Öyle ki partimizin 6 Aralık 2023 tarihinde yapılan TBMM Grup Toplantısı sonrasında Genel Başkanım Sayın Meral Akşener ile yaptığım görüşmede Sayın Akşener’in, “CHP’den somut bir teklifle gelinmediğini ve Mansur Bey’e karşı menfi bir tutum içinde olmadığını…” söylemesi üzerine, kendilerine “Konunun taraflarıyla bu diyaloğu paylaşabilir miyim?” diye sordum. Onay vermeleri üzerine yaptığımız konuşmayı ilgili taraflarla paylaştım ve atmaları gereken adımlar hususunda oluşan görüşlerimi ifade ettim.
“GAYRETLERİMİN OPERASYON OLARAK İTHAM EDİLMESİ ÜZÜNTÜ VERİCİ”
Sayın Genel Başkanımızın Uşak’ta yaptığı toplantıda kullandığı ifadeler sonrasında Ankara ile ilgili de seçim iş birliği zeminin ortadan kalktığı kanaatine vardım.
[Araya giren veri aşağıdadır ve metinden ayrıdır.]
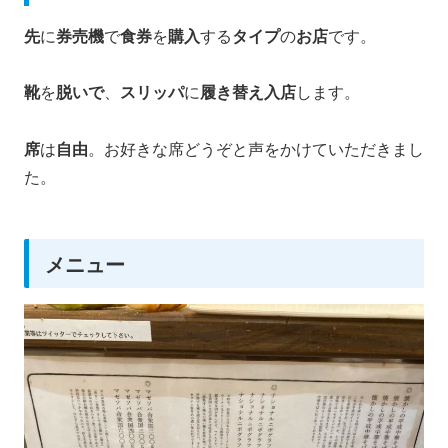
先
に
券売機
で
食券
を
購入
する
タイプ
の
お店
です。
靴
を
脱いで
、
スリッパ
に
履き替え入店
します。
席
は
自由
。お好きな席どうぞと声をかけていただきまし
た。
メニュー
Benim özel gayretlerimin “partime zarar vermek, kumpas kurmak, operasyon çekmek” şeklinde itham edilmesi üzüntü vericidir. Ayrıca partimize hizmet etmek için yaptığım samimi gayretler, bizlere güvenerek oy veren kardeşlerimin yanı sıra teşkilat yöneticilerimiz, milletvekillerimiz ve Sayın Genel Başkanımız tarafından da bilinmektedir.
“YAVAŞ’I DESTEKLEMEYİ VİCDANİ BİR SORUMLULUK OLARAK GÖRÜYORUM”
Söz konusu kararın alınma sürecinde Ankara Milletvekili olarak il ve 21 ilçe teşkilatımızın yanı sıra partimizi destekleyen hemşerilerimin iradesini yetkili parti organlarına ve Genel Başkan’a iletme sorumluluğunu yerine getirdim. Bu nedenle gönlüm ferah, içim rahattır. Bu itibarla, toptancı bir yaklaşımla İYİ Parti’nin Ankara’da büyükşehir ve ilçe belediye başkanlığı seçiminde iş birliği yapmaksızın aday çıkarma kararının uygun olmadığını belirtmek isterim.
Partimizin 31 Mart 2024 yerel seçimlerinde takınacağı tutum ile ilgili karar alma sürecinde Genel Başkanım Sayın Akşener “Sizin Mansur Bey ile yakınlığınızı biliyorum. Partimizin Ankara’daki adayına çalışın diyemem. Siz serbestsiniz.” demiştir. Ancak ben üyesi ve milletvekili olduğum partinin aday çıkardığı bir ilde başka bir adayı desteklemenin siyasi, ahlak ve nezaket ile bağdaşmayacağını düşünüyorum. Ankara Büyükşehir Belediye Başkanı Sayın Mansur Yavaş’ı desteklemeyi vefakârlığın yanı sıra insani, vicdani ve ahlaki bir sorumluluk olarak görüyorum. Zira Ankara, 25 yıl boyunca kötü yönetilmiştir. Sayın Yavaş ile birlikte Türkiye’nin ve Türk dünyasının göz bebeği başkentimiz son beş yılda şeffaf, tarafsız, insan ve çevre odaklı hizmete kavuşmuştur.